Quatre erreurs sont particulièrement faciles à commettre :

  • prendre le siège social pour le lieu de travail parce qu’il est simple à trouver ;
  • choisir le premier bureau d’une ville alors que l’entreprise en possède plusieurs ;
  • réutiliser une ancienne adresse après un changement de campus ou de référence de lieu ;
  • publier un repère approximatif sur une rue voisine parce que le géocodeur l’a classée en premier.

Pour éviter ces raccourcis, les preuves ont une date, peuvent être retirées et deviennent inutilisables lorsqu’elles se contredisent. Le résultat affiché peut donc revenir à « ville uniquement » si les informations ne sont plus assez solides.

Ce que vous voyez sur Screeningpass

Sur Screeningpass, la liste des offres reste volontairement lisible et affiche la ville. La fiche détaillée peut, elle, présenter le lieu de travail complet, son indice de confiance, la nature de l’estimation, un lien vers la preuve disponible et un repère cartographique.
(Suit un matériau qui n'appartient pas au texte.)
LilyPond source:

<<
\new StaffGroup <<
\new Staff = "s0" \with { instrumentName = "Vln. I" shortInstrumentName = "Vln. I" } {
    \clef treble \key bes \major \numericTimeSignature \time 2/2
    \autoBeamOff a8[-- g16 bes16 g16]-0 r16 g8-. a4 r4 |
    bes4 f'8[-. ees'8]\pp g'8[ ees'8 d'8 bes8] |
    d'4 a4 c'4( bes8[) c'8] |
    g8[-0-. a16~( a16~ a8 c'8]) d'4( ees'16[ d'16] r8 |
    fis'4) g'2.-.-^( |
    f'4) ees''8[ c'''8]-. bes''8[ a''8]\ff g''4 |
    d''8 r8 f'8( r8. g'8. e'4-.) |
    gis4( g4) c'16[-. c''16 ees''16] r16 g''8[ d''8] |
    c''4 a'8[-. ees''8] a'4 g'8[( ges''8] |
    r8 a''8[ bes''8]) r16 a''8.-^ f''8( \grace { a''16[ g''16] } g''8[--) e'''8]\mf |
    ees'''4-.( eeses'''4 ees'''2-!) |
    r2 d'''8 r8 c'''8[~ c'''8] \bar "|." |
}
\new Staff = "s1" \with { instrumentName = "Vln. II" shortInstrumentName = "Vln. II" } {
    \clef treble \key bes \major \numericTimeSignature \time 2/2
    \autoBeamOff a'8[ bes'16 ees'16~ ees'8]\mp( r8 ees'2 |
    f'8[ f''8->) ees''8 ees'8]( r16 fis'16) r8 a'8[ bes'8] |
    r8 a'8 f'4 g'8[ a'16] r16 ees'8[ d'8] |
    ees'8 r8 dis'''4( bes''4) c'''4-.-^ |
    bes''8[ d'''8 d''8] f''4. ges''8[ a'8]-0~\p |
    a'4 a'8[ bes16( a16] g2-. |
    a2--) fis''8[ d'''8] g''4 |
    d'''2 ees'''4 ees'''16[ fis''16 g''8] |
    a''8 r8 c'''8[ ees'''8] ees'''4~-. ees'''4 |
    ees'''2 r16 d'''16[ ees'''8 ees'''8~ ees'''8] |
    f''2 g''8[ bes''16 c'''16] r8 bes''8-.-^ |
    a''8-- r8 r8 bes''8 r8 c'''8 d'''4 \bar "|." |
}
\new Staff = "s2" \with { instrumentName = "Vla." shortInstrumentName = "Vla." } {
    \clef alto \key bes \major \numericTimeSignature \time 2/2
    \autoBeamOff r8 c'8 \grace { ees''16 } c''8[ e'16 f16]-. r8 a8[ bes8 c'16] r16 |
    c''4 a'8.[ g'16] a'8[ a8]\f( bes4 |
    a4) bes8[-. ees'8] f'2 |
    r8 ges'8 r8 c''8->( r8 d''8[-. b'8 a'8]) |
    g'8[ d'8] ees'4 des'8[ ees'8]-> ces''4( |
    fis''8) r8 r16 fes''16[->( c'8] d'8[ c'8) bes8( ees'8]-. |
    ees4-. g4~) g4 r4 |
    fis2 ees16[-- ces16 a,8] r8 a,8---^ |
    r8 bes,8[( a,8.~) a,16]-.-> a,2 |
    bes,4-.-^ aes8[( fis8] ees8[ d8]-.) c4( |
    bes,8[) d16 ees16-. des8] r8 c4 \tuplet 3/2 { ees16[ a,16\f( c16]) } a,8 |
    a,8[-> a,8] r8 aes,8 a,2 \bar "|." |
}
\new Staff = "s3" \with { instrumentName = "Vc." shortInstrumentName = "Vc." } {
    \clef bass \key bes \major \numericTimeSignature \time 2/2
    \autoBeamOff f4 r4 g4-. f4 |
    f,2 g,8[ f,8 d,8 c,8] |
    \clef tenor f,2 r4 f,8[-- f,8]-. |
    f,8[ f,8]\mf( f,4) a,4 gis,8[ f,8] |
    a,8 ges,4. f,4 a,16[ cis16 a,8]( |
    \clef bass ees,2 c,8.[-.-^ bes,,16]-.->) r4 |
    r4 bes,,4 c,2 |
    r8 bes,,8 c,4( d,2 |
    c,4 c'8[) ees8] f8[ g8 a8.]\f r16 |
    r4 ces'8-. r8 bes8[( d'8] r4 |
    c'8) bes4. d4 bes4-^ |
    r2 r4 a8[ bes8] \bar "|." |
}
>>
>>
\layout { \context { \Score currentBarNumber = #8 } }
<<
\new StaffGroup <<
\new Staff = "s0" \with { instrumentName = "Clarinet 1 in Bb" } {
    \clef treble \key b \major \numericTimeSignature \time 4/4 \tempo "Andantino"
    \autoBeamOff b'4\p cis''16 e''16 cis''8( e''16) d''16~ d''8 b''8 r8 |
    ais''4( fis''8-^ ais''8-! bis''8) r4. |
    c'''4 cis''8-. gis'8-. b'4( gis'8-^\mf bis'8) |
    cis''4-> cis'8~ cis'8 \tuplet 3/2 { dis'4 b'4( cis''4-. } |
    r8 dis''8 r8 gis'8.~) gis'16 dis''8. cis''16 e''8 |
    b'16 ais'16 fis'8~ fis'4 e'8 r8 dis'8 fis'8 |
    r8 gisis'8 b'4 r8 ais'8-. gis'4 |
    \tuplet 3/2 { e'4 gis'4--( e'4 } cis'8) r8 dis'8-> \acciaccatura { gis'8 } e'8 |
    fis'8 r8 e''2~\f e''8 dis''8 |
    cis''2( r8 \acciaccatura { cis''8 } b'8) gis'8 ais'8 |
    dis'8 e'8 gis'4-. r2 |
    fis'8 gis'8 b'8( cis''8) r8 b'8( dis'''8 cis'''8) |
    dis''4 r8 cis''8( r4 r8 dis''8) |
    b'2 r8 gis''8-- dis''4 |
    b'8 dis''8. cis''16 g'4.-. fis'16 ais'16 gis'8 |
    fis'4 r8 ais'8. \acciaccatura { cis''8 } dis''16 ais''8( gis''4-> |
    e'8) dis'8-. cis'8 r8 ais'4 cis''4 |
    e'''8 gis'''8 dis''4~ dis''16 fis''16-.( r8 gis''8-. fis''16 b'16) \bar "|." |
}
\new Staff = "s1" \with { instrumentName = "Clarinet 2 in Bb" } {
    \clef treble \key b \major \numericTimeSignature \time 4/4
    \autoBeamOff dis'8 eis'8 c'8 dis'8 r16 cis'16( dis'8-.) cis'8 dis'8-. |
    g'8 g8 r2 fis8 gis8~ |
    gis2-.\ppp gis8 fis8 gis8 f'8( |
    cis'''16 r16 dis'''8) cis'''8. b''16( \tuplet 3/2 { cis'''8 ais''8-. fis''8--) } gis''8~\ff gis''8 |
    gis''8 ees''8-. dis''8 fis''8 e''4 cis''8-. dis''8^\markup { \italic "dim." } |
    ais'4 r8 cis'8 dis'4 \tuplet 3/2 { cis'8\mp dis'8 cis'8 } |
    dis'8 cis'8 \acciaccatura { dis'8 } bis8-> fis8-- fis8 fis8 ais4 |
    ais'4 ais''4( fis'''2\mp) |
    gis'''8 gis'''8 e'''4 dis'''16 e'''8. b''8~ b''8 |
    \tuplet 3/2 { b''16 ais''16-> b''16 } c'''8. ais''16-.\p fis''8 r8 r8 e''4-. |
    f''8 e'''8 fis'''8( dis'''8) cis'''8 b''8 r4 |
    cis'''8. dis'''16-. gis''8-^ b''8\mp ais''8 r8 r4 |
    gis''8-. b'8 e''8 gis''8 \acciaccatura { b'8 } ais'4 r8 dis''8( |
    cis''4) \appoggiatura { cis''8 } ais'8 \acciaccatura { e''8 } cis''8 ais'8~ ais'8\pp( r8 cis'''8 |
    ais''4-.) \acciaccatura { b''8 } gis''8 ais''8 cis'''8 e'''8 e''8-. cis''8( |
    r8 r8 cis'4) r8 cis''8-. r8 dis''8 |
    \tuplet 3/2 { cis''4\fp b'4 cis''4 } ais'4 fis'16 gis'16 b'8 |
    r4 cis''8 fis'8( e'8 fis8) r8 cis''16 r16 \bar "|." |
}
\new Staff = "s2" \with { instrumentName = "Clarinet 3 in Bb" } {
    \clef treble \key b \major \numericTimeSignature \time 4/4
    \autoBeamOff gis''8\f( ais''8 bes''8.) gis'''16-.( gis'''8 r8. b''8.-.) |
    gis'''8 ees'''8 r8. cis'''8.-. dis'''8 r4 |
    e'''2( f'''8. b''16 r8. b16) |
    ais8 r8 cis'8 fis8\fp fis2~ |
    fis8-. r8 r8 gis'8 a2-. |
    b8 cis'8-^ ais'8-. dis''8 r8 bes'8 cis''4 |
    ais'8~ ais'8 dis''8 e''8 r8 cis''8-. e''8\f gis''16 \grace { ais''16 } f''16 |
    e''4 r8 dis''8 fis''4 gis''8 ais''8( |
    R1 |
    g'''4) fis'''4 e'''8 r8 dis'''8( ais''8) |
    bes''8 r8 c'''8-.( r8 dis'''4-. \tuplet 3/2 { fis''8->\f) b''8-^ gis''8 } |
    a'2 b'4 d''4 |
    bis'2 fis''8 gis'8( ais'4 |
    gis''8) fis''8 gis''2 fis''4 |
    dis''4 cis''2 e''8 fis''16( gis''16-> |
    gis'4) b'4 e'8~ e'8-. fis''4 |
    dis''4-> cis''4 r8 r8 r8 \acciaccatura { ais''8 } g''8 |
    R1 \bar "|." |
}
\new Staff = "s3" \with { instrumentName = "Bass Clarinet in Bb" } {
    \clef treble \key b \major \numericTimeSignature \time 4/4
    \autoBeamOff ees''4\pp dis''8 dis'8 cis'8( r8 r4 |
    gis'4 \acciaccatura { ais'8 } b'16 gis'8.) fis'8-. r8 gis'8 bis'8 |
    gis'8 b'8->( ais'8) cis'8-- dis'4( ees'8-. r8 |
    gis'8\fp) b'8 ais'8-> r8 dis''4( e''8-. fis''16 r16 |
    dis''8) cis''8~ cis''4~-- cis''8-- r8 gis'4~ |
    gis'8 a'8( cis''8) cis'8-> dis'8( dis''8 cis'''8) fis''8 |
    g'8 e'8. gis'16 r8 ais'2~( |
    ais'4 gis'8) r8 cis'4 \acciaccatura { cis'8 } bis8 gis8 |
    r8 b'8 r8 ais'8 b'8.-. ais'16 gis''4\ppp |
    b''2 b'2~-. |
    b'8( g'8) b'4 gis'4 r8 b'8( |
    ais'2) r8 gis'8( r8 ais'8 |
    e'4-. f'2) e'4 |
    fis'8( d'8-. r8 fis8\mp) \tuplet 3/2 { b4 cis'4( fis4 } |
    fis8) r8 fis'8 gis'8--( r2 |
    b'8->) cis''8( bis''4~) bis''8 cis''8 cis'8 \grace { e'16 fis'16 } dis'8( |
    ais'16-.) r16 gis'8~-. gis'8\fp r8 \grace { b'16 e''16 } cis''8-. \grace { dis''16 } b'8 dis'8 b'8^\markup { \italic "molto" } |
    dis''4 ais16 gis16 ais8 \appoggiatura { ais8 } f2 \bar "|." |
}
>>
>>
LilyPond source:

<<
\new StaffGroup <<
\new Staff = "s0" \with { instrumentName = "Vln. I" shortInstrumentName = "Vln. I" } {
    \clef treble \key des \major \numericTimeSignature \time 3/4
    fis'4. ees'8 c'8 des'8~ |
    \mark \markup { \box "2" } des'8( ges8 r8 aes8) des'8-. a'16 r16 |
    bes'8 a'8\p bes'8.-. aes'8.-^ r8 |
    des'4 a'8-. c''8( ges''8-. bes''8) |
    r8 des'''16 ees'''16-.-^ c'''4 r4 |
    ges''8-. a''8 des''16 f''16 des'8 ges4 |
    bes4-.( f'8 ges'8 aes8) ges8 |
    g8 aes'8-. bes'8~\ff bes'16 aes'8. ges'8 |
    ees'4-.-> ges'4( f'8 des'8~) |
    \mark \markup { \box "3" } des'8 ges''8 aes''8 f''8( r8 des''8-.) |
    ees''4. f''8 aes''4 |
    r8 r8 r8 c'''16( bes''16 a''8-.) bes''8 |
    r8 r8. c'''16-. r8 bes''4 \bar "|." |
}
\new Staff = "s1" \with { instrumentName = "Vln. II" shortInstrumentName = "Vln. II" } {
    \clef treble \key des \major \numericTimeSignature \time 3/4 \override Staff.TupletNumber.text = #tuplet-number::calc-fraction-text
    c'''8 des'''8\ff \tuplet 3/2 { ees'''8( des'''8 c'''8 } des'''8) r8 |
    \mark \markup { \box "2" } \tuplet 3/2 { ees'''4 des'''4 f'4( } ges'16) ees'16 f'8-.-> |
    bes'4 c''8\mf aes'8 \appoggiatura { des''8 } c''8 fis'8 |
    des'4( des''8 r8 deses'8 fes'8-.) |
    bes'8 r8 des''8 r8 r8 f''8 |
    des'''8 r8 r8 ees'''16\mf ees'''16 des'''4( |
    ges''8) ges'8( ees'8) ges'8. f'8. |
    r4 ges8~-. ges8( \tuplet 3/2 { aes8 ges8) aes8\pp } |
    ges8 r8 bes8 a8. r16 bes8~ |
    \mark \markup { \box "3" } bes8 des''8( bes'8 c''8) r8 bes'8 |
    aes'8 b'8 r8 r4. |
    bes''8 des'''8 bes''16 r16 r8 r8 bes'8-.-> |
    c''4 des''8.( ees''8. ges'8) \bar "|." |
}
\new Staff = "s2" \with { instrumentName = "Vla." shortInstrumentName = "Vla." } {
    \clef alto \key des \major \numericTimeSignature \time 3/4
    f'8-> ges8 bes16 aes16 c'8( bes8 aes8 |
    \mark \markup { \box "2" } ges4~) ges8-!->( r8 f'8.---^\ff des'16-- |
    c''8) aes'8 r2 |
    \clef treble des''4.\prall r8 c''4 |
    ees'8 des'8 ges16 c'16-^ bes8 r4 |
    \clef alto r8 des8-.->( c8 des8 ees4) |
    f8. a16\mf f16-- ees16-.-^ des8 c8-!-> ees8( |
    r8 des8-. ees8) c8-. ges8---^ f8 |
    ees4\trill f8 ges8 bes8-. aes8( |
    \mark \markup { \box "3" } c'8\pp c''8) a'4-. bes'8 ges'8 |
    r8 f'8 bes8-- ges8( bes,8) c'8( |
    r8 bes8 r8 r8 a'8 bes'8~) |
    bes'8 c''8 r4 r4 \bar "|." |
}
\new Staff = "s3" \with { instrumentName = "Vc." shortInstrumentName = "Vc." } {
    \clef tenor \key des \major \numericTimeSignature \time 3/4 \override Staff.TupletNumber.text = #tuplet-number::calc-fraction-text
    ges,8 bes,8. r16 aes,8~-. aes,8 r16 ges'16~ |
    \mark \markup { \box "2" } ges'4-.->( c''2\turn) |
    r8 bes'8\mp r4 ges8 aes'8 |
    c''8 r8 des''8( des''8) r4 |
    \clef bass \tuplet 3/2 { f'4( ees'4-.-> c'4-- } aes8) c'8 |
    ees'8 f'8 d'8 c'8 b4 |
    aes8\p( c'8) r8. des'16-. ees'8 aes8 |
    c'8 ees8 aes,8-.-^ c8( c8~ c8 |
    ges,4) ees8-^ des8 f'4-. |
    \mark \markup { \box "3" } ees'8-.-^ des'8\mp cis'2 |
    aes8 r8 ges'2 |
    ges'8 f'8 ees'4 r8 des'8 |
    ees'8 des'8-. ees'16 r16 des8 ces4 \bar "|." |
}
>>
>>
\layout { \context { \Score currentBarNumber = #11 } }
Cette distinction est importante : une adresse utile n’est pas simplement une rue trouvée sur le web. C’est une rue reliée à la bonne offre, dans la bonne ville, pour la bonne entreprise — avec assez d’éléments pour expliquer pourquoi elle est affichée.

Lorsqu’un doute sérieux subsiste, voir seulement la ville n’est pas un échec silencieux. C’est l’information la plus honnête disponible. Vous pouvez parcourir les offres et ouvrir leur fiche pour voir immédiatement le niveau de précision du lieu proposé.